A controversial area in which no consensus could be achieved was the role of geography in lung allocation. There is a substantial disparity in the size of OPOs, both by geographic area and by population, and in the number of thoracic transplant programs within each OPO and the populations it serves. Other confounding issues are the presence of exceptions to the standard geographic allocation sequence in the form of alternate listing units and statewide sharing agreements. While a national list may not be practical because of time and distances involved, the rationale for offering organs first within the arbitrary boundary of an OPO is unclear, and, some may argue, inconsistent with the intent of the Final Rule. In the future, such geographic restrictions may not be justifiable, particularly if TSAM modeling of the new system predicts a significant reduction in deaths with wider geographic distribution of lungs beyond the local OPO.

The OPTN Pediatric Committee remains interested in pursuing the possibility that lung allocation to pediatric candidates younger than 12 can be based on a similar approach — that is, balancing urgency with utility in allocation, rather than allocating organs by waiting time.

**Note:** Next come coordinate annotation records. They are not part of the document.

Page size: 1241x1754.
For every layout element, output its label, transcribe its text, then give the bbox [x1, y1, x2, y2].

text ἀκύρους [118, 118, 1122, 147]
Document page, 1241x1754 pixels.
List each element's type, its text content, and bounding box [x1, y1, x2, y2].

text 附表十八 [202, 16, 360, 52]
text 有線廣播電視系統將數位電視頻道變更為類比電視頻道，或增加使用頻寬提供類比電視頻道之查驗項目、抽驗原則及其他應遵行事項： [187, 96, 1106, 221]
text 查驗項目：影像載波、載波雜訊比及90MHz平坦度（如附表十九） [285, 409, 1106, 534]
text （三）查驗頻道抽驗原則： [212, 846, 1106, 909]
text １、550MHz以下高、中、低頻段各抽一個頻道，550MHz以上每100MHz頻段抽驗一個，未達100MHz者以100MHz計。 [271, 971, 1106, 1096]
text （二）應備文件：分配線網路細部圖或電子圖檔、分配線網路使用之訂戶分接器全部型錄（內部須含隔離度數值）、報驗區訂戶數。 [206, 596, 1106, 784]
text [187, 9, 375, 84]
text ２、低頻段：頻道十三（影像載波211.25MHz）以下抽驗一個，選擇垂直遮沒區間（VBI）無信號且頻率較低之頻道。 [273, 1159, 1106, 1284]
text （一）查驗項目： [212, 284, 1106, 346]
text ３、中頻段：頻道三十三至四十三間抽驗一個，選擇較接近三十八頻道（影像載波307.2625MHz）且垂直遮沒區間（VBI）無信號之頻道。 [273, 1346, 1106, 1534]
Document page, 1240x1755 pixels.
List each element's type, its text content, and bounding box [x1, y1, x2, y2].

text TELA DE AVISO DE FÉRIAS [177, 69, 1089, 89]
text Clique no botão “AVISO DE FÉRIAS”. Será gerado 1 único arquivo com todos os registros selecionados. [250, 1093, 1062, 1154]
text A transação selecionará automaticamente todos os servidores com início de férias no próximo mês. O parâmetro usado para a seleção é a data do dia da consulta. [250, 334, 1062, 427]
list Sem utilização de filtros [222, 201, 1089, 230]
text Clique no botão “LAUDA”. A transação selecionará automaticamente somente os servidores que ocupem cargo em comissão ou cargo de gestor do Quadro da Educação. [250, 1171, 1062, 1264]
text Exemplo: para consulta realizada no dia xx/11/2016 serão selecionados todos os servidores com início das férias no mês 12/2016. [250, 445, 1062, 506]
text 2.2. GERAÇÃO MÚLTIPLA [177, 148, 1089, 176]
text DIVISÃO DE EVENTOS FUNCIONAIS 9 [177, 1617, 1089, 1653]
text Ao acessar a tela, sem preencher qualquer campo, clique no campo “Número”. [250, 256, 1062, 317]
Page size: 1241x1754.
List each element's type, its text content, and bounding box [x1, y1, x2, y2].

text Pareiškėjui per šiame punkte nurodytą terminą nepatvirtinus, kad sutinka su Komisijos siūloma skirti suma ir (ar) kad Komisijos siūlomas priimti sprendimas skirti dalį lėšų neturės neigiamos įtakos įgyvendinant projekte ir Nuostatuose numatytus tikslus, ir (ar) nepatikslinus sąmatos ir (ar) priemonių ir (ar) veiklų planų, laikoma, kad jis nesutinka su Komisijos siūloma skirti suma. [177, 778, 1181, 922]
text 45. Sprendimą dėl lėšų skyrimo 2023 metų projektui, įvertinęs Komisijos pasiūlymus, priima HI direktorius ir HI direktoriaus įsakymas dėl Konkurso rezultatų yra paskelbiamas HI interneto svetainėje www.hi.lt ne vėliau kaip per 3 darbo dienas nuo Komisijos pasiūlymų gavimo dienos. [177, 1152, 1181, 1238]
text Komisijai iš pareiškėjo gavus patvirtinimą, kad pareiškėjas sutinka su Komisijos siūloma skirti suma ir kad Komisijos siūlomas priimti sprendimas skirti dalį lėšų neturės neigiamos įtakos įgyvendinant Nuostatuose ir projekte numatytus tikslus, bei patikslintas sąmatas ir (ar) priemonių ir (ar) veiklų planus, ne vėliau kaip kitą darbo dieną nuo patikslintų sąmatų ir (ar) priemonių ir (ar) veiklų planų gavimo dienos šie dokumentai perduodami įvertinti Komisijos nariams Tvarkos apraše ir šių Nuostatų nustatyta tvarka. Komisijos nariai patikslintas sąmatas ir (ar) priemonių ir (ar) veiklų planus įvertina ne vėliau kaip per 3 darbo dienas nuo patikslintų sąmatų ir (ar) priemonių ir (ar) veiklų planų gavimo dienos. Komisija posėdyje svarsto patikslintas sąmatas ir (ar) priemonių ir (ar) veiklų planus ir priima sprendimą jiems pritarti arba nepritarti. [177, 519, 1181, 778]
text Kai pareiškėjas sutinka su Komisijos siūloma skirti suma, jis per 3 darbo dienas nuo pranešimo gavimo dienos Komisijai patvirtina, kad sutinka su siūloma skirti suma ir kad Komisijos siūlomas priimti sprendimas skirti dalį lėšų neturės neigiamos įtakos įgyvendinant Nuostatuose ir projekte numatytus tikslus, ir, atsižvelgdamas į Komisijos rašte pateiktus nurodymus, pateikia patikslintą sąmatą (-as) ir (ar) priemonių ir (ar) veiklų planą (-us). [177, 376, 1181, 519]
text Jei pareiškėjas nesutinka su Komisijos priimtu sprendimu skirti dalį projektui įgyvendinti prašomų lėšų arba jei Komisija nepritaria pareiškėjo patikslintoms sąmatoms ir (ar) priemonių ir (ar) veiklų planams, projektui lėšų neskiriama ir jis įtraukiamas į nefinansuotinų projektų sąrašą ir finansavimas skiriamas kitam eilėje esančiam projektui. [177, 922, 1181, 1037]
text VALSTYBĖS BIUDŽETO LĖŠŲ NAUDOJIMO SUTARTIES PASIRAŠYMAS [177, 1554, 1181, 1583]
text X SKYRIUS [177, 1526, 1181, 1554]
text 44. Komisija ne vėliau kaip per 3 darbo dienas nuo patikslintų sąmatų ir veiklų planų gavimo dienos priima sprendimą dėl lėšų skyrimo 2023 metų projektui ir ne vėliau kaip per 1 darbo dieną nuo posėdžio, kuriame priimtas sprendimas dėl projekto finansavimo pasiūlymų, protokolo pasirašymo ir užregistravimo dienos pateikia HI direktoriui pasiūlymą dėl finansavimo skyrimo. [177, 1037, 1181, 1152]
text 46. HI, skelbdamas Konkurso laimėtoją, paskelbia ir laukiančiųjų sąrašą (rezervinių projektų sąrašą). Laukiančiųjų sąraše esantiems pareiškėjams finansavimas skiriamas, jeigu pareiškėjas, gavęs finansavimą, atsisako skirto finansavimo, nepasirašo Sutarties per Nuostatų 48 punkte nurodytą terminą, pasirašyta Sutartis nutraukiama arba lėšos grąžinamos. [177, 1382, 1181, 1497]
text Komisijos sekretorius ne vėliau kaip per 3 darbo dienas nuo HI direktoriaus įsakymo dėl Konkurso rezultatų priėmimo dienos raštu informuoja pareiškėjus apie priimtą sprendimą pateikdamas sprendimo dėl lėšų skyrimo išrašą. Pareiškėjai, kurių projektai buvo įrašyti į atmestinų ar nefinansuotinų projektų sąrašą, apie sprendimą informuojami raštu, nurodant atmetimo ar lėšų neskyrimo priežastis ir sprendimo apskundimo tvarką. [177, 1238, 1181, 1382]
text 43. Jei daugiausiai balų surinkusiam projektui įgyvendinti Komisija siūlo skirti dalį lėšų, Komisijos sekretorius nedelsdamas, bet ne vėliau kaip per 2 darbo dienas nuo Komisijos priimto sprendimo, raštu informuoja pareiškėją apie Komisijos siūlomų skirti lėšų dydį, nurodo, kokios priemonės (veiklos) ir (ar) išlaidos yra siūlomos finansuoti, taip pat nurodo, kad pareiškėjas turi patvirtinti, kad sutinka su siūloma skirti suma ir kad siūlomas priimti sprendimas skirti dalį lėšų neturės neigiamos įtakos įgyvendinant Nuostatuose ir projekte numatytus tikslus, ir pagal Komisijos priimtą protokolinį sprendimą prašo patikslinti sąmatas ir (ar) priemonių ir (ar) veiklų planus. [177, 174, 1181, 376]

Additional analyses may facilitate identification of suitable risk factors for this small and diverse group of candidates.

If the goal of the new algorithm — a reduction in overall numbers of deaths — is achieved, it will paradoxically reduce the power of future analyses to identify risk factors for death to incorporate into the algorithm. Indeed, if the algorithm eliminated all deaths, then it would not be possible to identify any new factors, or to verify the validity of factors currently in the algorithm — although this would be a dilemma relished by the Thoracic Organ Committee and the lung transplant community as a whole. In the absence of major changes in public opinion or policy to change the number of conventional organ donors, it is unlikely that the number of lungs available for transplantation will grow considerably. It is conceivable that using lungs from donors after cardiac death may increase the size of the lung donor pool, but there are substantial logistical hurdles to overcome before this practice becomes widespread (25-28).

SUMMARY

The development of the new system for lung allocation in the United States has been a complex and at times controversial process (29). Lung allocation is no longer based on waiting time; it now balances a measure of waiting list urgency (expected lifetime without a transplant) and a measure of transplant benefit (the difference between expected lifetime with versus without a transplant). The urgency and benefit measures are estimated from clinical measurements and demographic data. When potential recipients’ clinical condition changes, their data can be updated and their score will change accordingly. Because the population of patients waiting and the risks of waiting list mortality and posttransplant mortality may change with time, the system is intended to be modified as often as every six months, based on analysis of the most recent three-year cohort of patients. Any new risk factors identified by these analyses can be incorporated into future iterations of the allocation system. In addition to regular reviews, the Lung Subcommittee has recommended that the system be reviewed at a forum with the lung transplant community at a suitable time after implementation for feedback and suggestions for refinement.